=== Texto propuesto ===
┄┄┄┄┄┄┄┄┄┄┄┄┄┄┄┄┄┄┄┄
En España tenemos un
Gobierno de Coalición
Progresista, salido de
las urnas tras las
elecciones del pasado 10
de noviembre y por los
diferentes acuerdos con
distintos Grupos
Parlamentarios. No han
transcurrido cien días
desde que los ministros
y ministras tomaran
posesión, cuando las
derechas, cargan contra
su acción como si
llevaran gobernando
cuarenta años, que ellos
si estuvieron. No
bajemos la guardia,
algunas voces claman por
la intervención del
ejército contra el
Gobierno y por ¡España!;
tampoco podemos bajarla,
sino seguir
reivindicando una
política de izquierdas,
por la igualdad, la
justicia social y la
solidaridad; también por
una República federal.
Tres medidas estrella,
por el momento, se han
aprobado: subida a 950
euros del salario
mínimo, incremento de
las pensiones un 0,9% y
subida de los sueldos a
los empleados públicos.
De otra parte, el
vicepresidente Iglesias,
insiste en la derogación
total de la reforma
laboral de Rajoy,
mientras Nadia Calviño
se opone a la regulación
del precio de los
alquileres, pese a
figurar en los acuerdos.
Que la ministra de
Exteriores recibiera a
Guaidó, como presidente
"encargado" o
"designado" de Venezuela
es un paso atrás en ese
ámbito; no se puede
reconocer como legítimo
a un golpista.
┄┄┄┄┄┄┄┄┄┄┄┄┄┄┄┄┄┄┄┄
=== Datos proporcionados ===
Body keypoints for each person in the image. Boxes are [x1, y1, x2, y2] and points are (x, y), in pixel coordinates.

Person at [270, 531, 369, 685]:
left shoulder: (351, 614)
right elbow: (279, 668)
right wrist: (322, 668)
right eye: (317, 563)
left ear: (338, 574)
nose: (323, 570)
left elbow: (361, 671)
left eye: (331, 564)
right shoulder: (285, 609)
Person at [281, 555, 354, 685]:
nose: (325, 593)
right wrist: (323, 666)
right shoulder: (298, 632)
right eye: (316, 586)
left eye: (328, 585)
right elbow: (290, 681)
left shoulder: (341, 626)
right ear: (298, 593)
┄┄┄┄┄┄┄┄┄┄┄┄┄┄┄┄┄┄┄┄
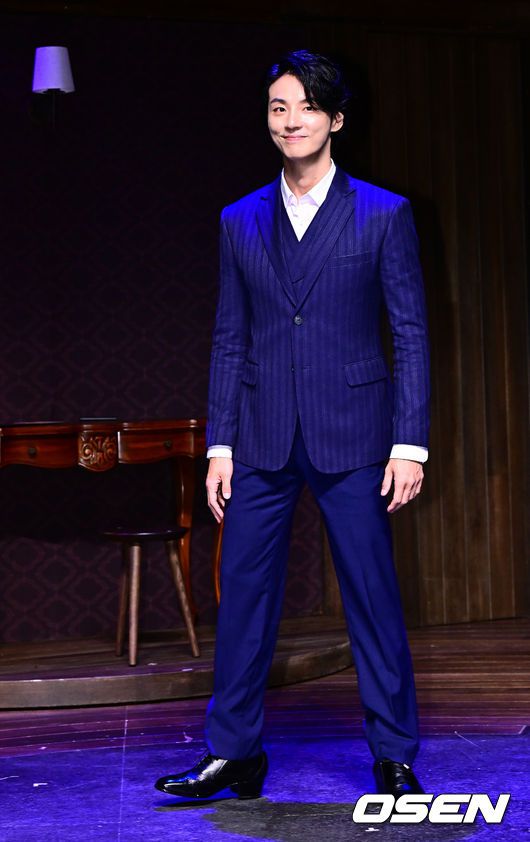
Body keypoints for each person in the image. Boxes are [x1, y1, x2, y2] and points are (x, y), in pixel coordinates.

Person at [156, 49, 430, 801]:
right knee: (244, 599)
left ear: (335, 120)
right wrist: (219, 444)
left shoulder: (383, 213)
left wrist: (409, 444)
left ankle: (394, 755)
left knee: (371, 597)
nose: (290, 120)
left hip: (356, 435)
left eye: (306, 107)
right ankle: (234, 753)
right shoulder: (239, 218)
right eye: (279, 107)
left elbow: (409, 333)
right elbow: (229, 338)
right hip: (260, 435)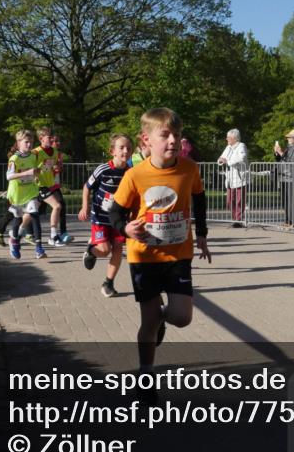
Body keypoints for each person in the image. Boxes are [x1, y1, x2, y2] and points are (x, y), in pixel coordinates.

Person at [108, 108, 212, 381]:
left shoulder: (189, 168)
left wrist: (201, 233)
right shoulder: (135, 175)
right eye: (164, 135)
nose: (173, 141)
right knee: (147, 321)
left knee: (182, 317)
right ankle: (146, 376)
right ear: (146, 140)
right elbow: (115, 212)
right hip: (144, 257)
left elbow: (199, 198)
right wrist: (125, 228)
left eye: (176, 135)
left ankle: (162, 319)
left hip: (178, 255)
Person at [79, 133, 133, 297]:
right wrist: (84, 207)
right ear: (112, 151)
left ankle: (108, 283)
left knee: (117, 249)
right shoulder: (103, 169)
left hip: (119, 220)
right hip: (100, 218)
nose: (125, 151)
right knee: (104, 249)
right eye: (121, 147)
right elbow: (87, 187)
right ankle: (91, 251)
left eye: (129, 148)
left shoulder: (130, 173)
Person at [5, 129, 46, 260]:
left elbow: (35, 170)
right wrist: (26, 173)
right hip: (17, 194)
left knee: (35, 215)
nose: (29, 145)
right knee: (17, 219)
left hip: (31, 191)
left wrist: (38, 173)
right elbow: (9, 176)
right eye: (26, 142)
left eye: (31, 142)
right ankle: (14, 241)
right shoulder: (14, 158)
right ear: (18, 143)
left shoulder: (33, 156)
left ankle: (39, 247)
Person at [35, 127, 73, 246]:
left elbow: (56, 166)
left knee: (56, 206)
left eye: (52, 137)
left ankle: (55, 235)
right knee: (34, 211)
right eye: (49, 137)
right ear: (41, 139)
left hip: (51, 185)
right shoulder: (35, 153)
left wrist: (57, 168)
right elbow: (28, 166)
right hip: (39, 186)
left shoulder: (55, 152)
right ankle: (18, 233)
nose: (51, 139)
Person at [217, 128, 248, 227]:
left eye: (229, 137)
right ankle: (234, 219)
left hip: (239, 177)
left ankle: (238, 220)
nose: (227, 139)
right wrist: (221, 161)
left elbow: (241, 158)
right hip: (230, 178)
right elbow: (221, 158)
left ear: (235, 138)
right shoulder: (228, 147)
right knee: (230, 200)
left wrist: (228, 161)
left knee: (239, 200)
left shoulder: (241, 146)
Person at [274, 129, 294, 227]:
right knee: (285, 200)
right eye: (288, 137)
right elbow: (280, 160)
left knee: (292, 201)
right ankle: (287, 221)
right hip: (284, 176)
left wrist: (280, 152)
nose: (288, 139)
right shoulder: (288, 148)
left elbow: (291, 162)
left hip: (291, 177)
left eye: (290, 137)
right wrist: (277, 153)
┄┄┄┄┄┄┄┄┄┄┄┄┄┄┄┄┄┄┄┄
=== Enunciado 1 ===
Responde a estas preguntas según el texto sobre el Gobierno de coalición:
(a) ¿En qué fecha fueron las elecciones de las que salió el Gobierno?
(b) ¿A qué cantidad se ha subido el salario mínimo?
(c) ¿A quién recibió la ministra de Exteriores?
=== Enunciado 2 ===
Reproduce sin cambios el fragmento del texto sobre el Gobierno de coalición que empieza en "Que la ministra" y termina en "a un golpista.".
=== Enunciado 3 ===
Escribe la continuación del texto sobre el Gobierno de coalición a partir de su última frase.

=== Respuesta 1 ===
(a) Las elecciones fueron el pasado 10 de noviembre.
(b) El salario mínimo se ha subido a 950 euros.
(c) La ministra de Exteriores recibió a Guaidó.

=== Respuesta 2 ===
Que la ministra de
Exteriores recibiera a
Guaidó, como presidente
"encargado" o
"designado" de Venezuela
es un paso atrás en ese
ámbito; no se puede
reconocer como legítimo
a un golpista.

=== Respuesta 3 ===
Es cierto que el acuerdo
firmado entre el PSOE y
Unidas Podemos, plasmado
en el Programa de
Gobierno, "Un nuevo
acuerdo para España", ha
suscitado una ola de
decencia y esperanza en
todo el país; así como
un tsunami reaccionario
contra lo que esperan
que el Gobierno haga,
para seguir cargando
contra él. Esperanza e
ilusión de que se abra
una nueva etapa que nos
permita avanzar con
medidas de justicia
social para contribuir a
la dignidad del trabajo,
para una mayor justicia
fiscal, para un decidido
progreso en los derechos
de la mujer, en los de
los consumidores, para
una necesaria mejora del
sistema educativo, para
hacer frente a la
emergencia climática,
para la profundización y
actualización del Estado
Autonómico, para el
equilibrio, la igualdad
y la solidaridad
territorial; para
construir nuevos
espacios de libertad
para el mayor y mejor
ejercicio de los
derechos democráticos.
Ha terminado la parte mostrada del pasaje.